Os meios de comunicação criam e reforçam os status sociais de questões públicas, pessoas, organizações e movimentos sociais. Reparem que há uma forma de auto-reforço: ao mostrar uma entrevista com um especialistas, a TV (e o jornal reconhecem o status dessa pessoa (“Fulano é importante, por isso o trouxemos aqui”), ao mesmo tempo em que reforça esse status (“Fulano é importante por que apareceu na TV”).

b) execução de normas sociais

Aqui vemos uma idéia comum à teoria dos campos sociais. Os meios de comunicação têm a função de tornar públicos comportamentos privados. Aquilo que é “mais ou menos” aceito na vida particular pode causar constrangimentos na esfera pública e, desta forma, os meios de comunicação de massa acabam regulando o cumprimento das “normas sociais”, punindo os comportamentos desviantes.

Como vimos antes, o campo dos mídia atua como uma interface entre os diversos campos autônomos da modernidade, trazendo-os para a esfera pública onde lutam por legitimidade.

c) A disfunção narcotizante

ESSE É O TERMO MAIS FAMOSOS CRIADO PELOS AUTORES. Ao invés de uma “função” social, os meios de comunicação também possuem uma “disfunção”: eles colaboram para a inércia e a apatia das massas, impedindo-as de uma ação política efetiva. A INFORMAÇÃO NÃO SE CONVERTE EM AÇÃO.

Cada vez mais, as pessoas têm acesso a tudo o que se passa na esfera pública local e global, mas esse conhecimento é sempre superficial, fragmentado e não funciona como suporte para a tomada de decisões que efetivamente intervenham na vida pública.

As funções dos meios de comunicação, no panorama das relações de propriedade e operação:

Os meios de comunicação não são instituições plenamente autônomas. Eles dependem, entre outros fatores, de legislações e formas de propriedade. Teoricamente, implicam efeitos diversos se forem públicos ou privados. No caso do Brasil, existe a “concessão” para as ondas eletromagnéticas, mas qualquer pessoa pode ter um jornal, uma editora, uma gravadora. Aqui, predominam na mídia impressa as empresas familiares, regidas por uma lógica diferente das grandes corporações.

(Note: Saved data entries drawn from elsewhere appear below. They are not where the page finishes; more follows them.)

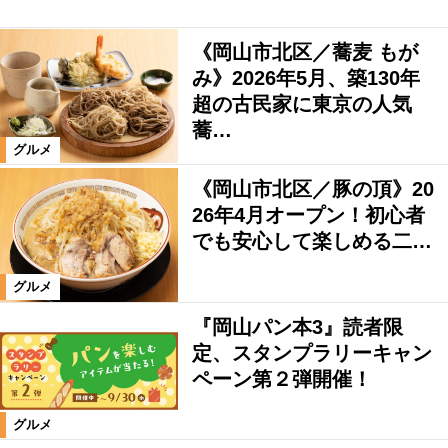
《岡山市北区／蕎麦 もが
み》2026年5月、築130年
超の古民家に東京の人気
蕎…
グルメ
《岡山市北区／豚の頂》20
26年4月オープン！初心者
でも安心して楽しめる二…
グルメ
『岡山パン本3』読者限
定、スタンプラリーキャン
ペーン第２弾開催！
グルメ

O texto trata exclusivamente dos meios de comunicação de propriedade privada, chamando a atenção para o fato que, nesse ambiente, seu maior objetivo é sempre o mesmo: o lucro. Assim, eles cumprem 3 funções:

a) Conformismo social

Os meios de comunicação de massa sobrevivem graças ao capitalismo e, portanto, colaboram sempre para a perpetuação das relações capitalistas. Por serem propriedade privada, enaltecem a propriedade privada. Por serem os porta-vozes da “opinião pública”, defendem a “liberdade de imprensa” como uma garantia democrática.

Mesmo que, eventualmente, divulguem críticas à organização social e econômica da sociedade o fazem apenas dentro de limites toleráveis, que não chegam a arranhar seus próprios interesses.

b) Impacto sobre o gosto popular

Os meios de comunicação em massa, para obter lucro, têm que atingir sempre o maior número possível de pessoas. Sobrevivem graças à economia de escala, ou seja, graças aos números de audiência que pagam pelos seus produtos e são oferecidos como moeda de troca aos anunciantes. Assim, são obrigados a promover uma simplificação de seus conteúdos a fim de serem compreendidos e aceitos pelo “cidadão médio” (medíocre).

Aqui há um problema importante: apesar da simplificação, é difícil supor que os MCM degradem o gosto estético. Isso porque o “gosto estético refinado” sempre foi o privilégio de uma elite intelectual. Ele só se manteve “refinado” porque não era acessível a um grande contingente de pessoas. A maior parte das pessoas, mesmo que tenham alguma educação formal, não é culta. Portanto

“Enquanto antes a elite constituía virtualmente todo o público, atualmente, o nível médio dos padrões estéticos e dos gostos do público sofreu uma queda, apesar de os gostos de algus setores da população terem-se, com certeza, elvado e tenha aumentado bastante o número total de pessoas submetidas aos conteúdos veiculados por esses meios”. (p. 245)

As grandes massas rejeitam a chamada “arte erudita”. Os meios de comunicação sabem disso e focam no lazer e no entretenimento fácil, a fim de obter altas audiências.

PERGUNTA: Os meios de comunicação têm uma função “pedagógica”?

A propaganda com objetivos sociais

A disfunção narcotizante em particular e os demais efeitos dos meios de comunicação implicam um paradoxo: como a quantidade de informação pode aumentar e isso ainda assim implicar o conformismo?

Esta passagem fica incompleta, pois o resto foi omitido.